▶ **Brief**
From the data below, return all lines holding the string "bloqueante".

▶ **Supplied material**
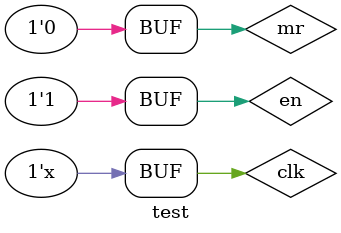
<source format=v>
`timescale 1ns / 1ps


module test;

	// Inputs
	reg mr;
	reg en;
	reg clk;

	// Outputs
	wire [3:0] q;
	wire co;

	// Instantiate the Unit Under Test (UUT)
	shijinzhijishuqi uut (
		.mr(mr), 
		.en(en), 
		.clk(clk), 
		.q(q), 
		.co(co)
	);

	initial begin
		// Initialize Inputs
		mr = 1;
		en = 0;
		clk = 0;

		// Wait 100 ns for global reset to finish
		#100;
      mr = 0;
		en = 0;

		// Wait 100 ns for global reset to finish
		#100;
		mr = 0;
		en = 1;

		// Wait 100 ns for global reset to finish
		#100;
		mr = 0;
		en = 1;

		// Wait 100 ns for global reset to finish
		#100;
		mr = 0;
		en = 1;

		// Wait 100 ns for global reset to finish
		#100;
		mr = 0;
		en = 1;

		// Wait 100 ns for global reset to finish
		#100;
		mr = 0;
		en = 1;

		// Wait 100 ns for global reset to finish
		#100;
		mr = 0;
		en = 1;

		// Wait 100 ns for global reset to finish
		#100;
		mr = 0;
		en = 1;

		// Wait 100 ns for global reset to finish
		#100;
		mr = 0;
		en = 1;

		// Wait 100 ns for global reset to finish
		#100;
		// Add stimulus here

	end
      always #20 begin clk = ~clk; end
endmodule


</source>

...

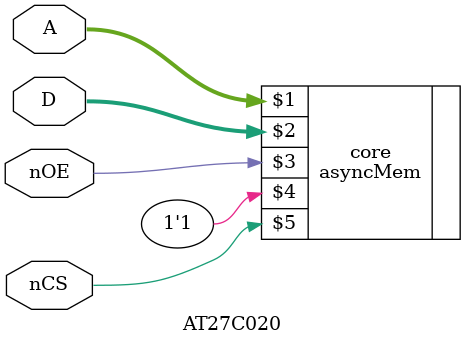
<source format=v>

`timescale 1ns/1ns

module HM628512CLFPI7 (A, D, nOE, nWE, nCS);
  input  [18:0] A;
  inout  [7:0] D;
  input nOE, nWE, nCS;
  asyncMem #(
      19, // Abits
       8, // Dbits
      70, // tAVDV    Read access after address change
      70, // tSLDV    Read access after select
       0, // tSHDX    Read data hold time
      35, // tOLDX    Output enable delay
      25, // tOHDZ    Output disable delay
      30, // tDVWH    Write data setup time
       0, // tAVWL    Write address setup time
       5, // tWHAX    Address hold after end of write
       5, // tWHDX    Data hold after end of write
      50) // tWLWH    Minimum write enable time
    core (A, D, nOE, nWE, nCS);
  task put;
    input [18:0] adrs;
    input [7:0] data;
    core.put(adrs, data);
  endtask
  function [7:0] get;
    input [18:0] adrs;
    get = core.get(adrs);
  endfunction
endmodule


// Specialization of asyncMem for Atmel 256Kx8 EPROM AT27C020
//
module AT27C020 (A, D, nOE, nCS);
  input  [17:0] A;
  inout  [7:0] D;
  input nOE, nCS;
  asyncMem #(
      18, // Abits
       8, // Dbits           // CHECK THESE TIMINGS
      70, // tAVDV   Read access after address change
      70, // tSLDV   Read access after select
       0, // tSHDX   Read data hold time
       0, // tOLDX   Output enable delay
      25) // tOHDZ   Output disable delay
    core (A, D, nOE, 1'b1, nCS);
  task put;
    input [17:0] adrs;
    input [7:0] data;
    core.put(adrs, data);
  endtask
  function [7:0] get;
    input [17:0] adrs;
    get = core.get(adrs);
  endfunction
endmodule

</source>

--

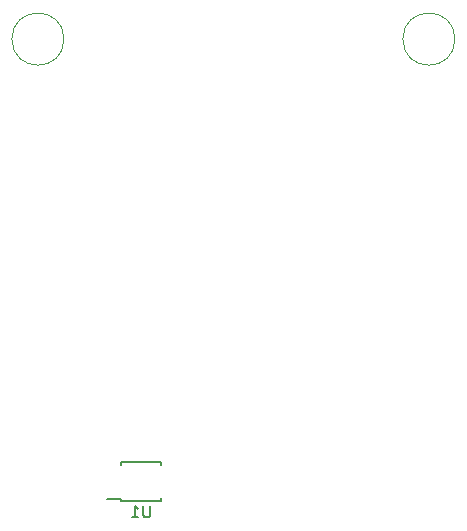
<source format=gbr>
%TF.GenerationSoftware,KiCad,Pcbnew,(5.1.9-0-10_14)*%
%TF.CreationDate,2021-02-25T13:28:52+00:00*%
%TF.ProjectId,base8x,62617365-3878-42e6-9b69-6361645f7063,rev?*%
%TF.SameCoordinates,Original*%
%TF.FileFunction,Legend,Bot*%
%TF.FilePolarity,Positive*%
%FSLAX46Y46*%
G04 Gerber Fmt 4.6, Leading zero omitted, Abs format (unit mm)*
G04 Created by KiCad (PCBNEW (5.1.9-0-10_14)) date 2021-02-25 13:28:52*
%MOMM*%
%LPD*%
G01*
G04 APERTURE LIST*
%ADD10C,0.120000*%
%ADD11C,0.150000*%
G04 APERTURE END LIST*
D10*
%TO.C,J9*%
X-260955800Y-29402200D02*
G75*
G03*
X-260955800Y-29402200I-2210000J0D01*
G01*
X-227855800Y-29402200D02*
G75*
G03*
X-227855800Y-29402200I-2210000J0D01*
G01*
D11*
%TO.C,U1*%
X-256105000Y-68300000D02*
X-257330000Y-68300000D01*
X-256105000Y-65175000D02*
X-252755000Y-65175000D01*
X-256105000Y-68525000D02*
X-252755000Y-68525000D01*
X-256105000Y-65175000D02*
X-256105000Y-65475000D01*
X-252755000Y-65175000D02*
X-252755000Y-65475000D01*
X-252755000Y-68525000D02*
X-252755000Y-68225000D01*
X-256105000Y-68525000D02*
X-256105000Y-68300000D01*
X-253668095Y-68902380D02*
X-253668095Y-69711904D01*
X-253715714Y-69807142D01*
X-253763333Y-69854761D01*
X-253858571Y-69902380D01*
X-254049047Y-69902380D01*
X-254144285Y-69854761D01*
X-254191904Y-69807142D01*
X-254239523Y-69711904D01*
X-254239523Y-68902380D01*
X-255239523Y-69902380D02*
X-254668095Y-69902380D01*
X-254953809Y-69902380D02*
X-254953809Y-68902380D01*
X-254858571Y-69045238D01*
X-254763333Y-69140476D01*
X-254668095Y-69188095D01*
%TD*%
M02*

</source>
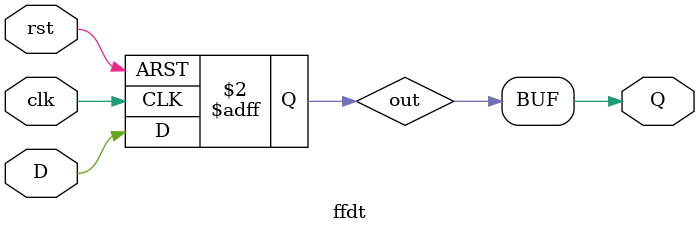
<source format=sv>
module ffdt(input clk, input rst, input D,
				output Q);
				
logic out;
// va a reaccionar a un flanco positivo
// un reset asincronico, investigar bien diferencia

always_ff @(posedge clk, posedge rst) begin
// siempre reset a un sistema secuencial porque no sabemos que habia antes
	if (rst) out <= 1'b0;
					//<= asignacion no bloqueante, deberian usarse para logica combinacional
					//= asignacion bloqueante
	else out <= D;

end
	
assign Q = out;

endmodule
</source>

▶ **Your solution**
					//<= asignacion no bloqueante, deberian usarse para logica combinacional
					//= asignacion bloqueante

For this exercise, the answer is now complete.